1. The effects of sibutramine (0.25 - 10 mg kg-1, i.p.) on extracellular noradrenaline concentration in the frontal cortex of halothane-anaesthetized rats were compared with those of d-amphetamine (1 - 3 mg kg-1, i.p.) using in vivo microdialysis. The role of presynaptic alpha2-adrenoceptors in modulating the effects of these drugs on extracellular noradrenaline concentration were also investigated by pretreating rats with the selective alpha2-adrenoceptor antagonist, RX821002. 2. Sibutramine induced a gradual and sustained increase in extracellular noradrenaline concentration.

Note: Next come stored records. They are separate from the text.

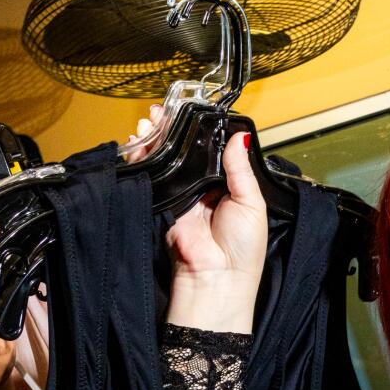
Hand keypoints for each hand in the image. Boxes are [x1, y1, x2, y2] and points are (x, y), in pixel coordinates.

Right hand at [127, 106, 266, 332]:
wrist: (218, 277)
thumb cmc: (243, 246)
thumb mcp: (251, 201)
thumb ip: (240, 168)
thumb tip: (239, 135)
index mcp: (227, 186)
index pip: (210, 151)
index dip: (198, 132)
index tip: (187, 112)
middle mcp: (202, 188)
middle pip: (183, 152)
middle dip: (170, 131)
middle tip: (160, 112)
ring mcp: (181, 196)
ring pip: (165, 161)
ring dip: (154, 140)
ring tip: (148, 122)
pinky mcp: (164, 205)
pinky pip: (153, 178)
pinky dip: (144, 159)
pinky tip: (139, 143)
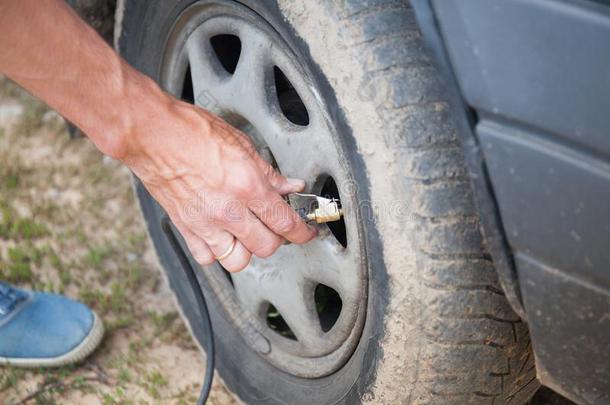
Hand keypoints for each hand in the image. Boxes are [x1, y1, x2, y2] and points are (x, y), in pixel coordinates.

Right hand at [120, 96, 316, 271]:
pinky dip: (217, 252)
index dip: (303, 232)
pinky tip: (220, 235)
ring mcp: (206, 223)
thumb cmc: (193, 132)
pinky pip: (208, 258)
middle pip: (267, 247)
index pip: (286, 223)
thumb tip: (290, 186)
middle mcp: (229, 210)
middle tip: (276, 226)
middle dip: (278, 239)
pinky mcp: (186, 228)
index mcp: (248, 186)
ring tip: (248, 233)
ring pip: (239, 260)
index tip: (307, 232)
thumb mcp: (243, 145)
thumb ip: (269, 173)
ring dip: (248, 249)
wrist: (153, 134)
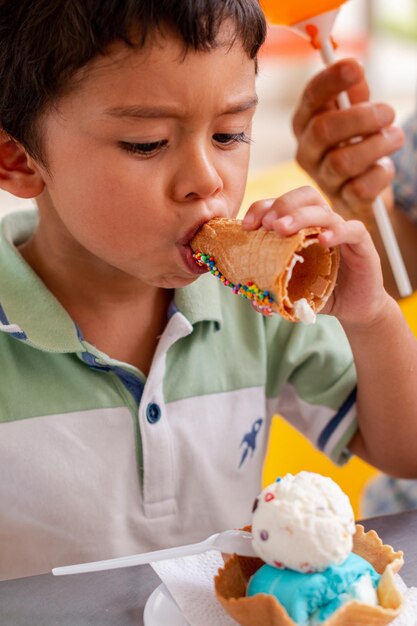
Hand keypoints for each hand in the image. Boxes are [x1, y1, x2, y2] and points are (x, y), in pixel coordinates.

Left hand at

The dose-response relationship was described by a bell-shaped curve with a maximum effect at 0.5 mg kg-1. In contrast, d-amphetamine induced a rapid increase in extracellular noradrenaline concentration, the magnitude of which paralleled drug dose. 3. Pretreatment with the alpha2-adrenoceptor antagonist, RX821002 (dose 3 mg kg-1, i.p.) increased by 5 fold the accumulation of extracellular noradrenaline caused by sibutramine (10 mg kg-1) and reduced the latency of sibutramine to reach its maximum effect from 144 - 56 min. 4. RX821002-pretreatment increased by only 2.5 fold the increase in extracellular noradrenaline concentration caused by d-amphetamine alone (10 mg kg-1) and had no effect on the latency to reach maximum. 5. These findings support evidence that sibutramine acts as a noradrenaline uptake inhibitor in vivo and that the effects of this drug are blunted by indirect activation of presynaptic alpha2-adreno-ceptors. In contrast, the rapid increase in extracellular noradrenaline concentration induced by d-amphetamine is consistent with this being mainly due to an increase in Ca2+-independent release of noradrenaline.